SUPPLIED RECORDS below:

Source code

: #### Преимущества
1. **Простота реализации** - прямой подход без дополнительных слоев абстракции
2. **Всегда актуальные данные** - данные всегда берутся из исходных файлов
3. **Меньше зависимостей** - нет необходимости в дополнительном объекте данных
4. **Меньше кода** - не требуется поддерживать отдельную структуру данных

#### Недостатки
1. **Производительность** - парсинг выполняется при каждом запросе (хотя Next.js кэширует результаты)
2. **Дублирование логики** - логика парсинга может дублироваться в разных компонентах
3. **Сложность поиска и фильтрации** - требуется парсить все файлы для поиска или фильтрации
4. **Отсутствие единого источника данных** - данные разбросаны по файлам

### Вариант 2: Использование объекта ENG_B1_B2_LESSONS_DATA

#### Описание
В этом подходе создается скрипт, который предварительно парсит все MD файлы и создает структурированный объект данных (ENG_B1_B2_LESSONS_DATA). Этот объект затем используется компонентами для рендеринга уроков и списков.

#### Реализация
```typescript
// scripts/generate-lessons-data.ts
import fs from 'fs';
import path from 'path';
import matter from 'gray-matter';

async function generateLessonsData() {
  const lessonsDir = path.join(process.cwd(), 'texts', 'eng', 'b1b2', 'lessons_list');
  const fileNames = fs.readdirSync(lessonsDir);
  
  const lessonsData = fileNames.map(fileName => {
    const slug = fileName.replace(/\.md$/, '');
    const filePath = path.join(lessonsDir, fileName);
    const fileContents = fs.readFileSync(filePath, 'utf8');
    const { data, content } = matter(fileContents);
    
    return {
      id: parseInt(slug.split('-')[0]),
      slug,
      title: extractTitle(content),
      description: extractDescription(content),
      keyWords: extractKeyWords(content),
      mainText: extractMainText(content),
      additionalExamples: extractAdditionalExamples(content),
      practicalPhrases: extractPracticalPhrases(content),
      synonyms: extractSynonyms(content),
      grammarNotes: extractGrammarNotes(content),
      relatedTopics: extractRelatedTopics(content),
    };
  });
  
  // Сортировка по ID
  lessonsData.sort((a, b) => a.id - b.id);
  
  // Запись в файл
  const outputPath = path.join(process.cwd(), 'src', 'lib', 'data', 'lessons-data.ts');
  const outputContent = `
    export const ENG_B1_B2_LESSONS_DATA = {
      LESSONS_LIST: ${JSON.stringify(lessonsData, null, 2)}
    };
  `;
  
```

End of SUPPLIED RECORDS.

_WHAT TO WORK ON_: Each line of the listing above that includes the word "join" should be copied.

_FINISHED EXERCISE_:
  const lessonsDir = path.join(process.cwd(), 'texts', 'eng', 'b1b2', 'lessons_list');
    const filePath = path.join(lessonsDir, fileName);
  const outputPath = path.join(process.cwd(), 'src', 'lib', 'data', 'lessons-data.ts');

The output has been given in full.